Cloning and characterization of the murine PKC alpha promoter: identification of a retinoic acid response element.

Protein kinase C (PKC) is a family which consists of multiple isoforms whose distinct physiological roles within the cell are unknown. We have previously demonstrated that levels of PKC alpha mRNA, protein, and enzyme activity in B16 melanoma cells can be modulated by retinoic acid. We investigated this regulation by cloning and characterizing the promoter region of the murine PKC alpha gene. A 13 kb mouse genomic fragment containing the 5' flanking region, first exon, and first intron was isolated and sequenced. Two transcription initiation sites were identified at 919 and 925 bp upstream from the translation start site. The promoter region contained a TATA-like box at -93 bp upstream of the transcription start site, but no CAAT box.

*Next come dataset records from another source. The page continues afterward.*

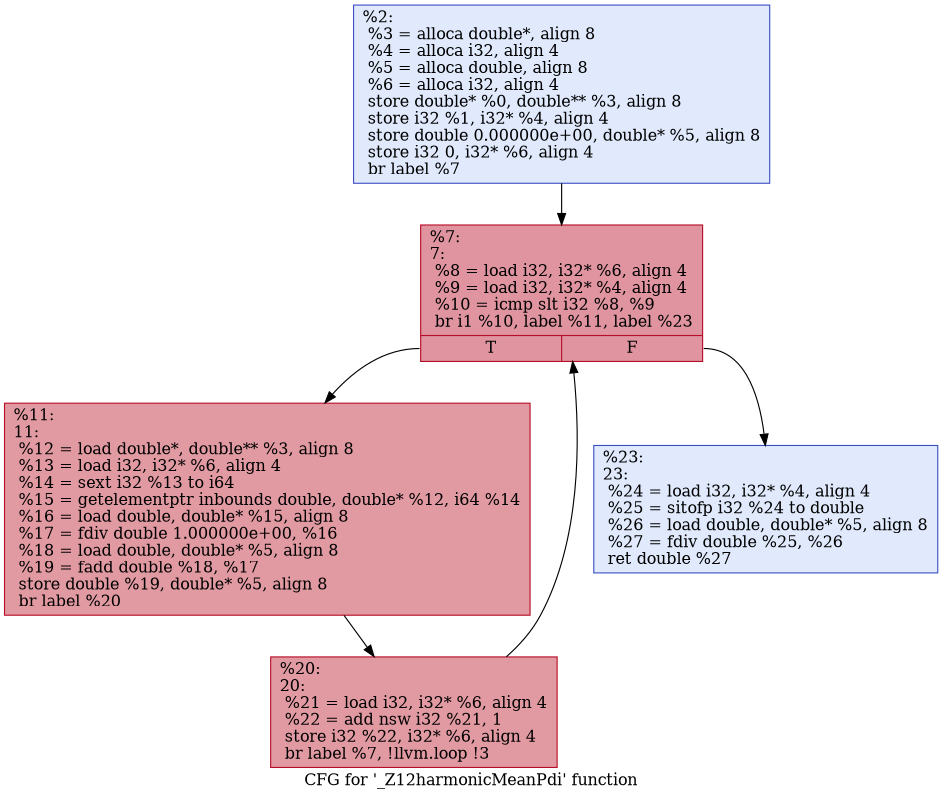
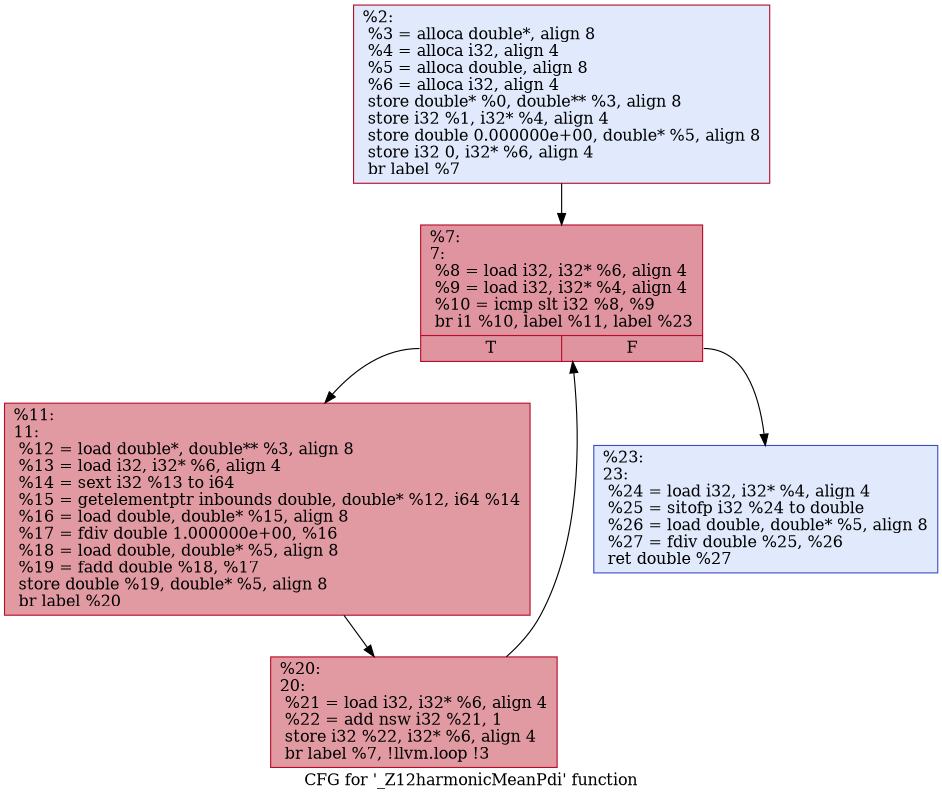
  digraph {
    label="CFG for '_Z12harmonicMeanPdi' function"
    node [color="#b70d28ff" fillcolor="#b9d0f970" shape=record style=filled]
-   n1 [color="#3d50c3ff" label="{%2:\l  %3 = alloca double*, align 8\l  %4 = alloca i32, align 4\l  %5 = alloca double, align 8\l  %6 = alloca i32, align 4\l  store double* %0, double** %3, align 8\l  store i32 %1, i32* %4, align 4\l  store double 0.000000e+00, double* %5, align 8\l  store i32 0, i32* %6, align 4\l  br label %7\l}"]
+   n1 [label="{%2:\l  %3 = alloca double*, align 8\l  %4 = alloca i32, align 4\l  %5 = alloca double, align 8\l  %6 = alloca i32, align 4\l  store double* %0, double** %3, align 8\l  store i32 %1, i32* %4, align 4\l  store double 0.000000e+00, double* %5, align 8\l  store i32 0, i32* %6, align 4\l  br label %7\l}"]
    n2 [fillcolor="#b70d2870" label="{%7:\l7:                                                \l  %8 = load i32, i32* %6, align 4\l  %9 = load i32, i32* %4, align 4\l  %10 = icmp slt i32 %8, %9\l  br i1 %10, label %11, label %23\l|{<s0>T|<s1>F}}"]
    n3 [fillcolor="#bb1b2c70" label="{%11:\l11:                                               \l  %12 = load double*, double** %3, align 8\l  %13 = load i32, i32* %6, align 4\l  %14 = sext i32 %13 to i64\l  %15 = getelementptr inbounds double, double* %12, i64 %14\l  %16 = load double, double* %15, align 8\l  %17 = fdiv double 1.000000e+00, %16\l  %18 = load double, double* %5, align 8\l  %19 = fadd double %18, %17\l  store double %19, double* %5, align 8\l  br label %20\l}"]
    n4 [color="#3d50c3ff" label="{%23:\l23:                                               \l  %24 = load i32, i32* %4, align 4\l  %25 = sitofp i32 %24 to double\l  %26 = load double, double* %5, align 8\l  %27 = fdiv double %25, %26\l  ret double %27\l}"]
    n5 [fillcolor="#bb1b2c70" label="{%20:\l20:                                               \l  %21 = load i32, i32* %6, align 4\l  %22 = add nsw i32 %21, 1\l  store i32 %22, i32* %6, align 4\l  br label %7, !llvm.loop !3\l}"]
    n1 -> n2
    n2 -> n3 [tailport=s0]
    n2 -> n4 [tailport=s1]
    n3 -> n5
    n5 -> n2
  }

Promoter activity differed between cell lines and correlated with the levels of PKC alpha expressed in these cell lines. Reporter gene assays showed that the region between -179 and -452 bp likely contains a silencer element(s). The promoter activity of a -179 bp fragment in B16 cells was stimulated twofold by retinoic acid. Within this region (-93 to -65 bp) there is a retinoic acid response element. An oligonucleotide spanning this region specifically bound exogenous RAR-RXR heterodimers and endogenous RAR from B16 nuclear extracts. These results suggest that retinoic acid increases PKC alpha gene expression in B16 cells, at least in part, through direct transcriptional stimulation of its promoter.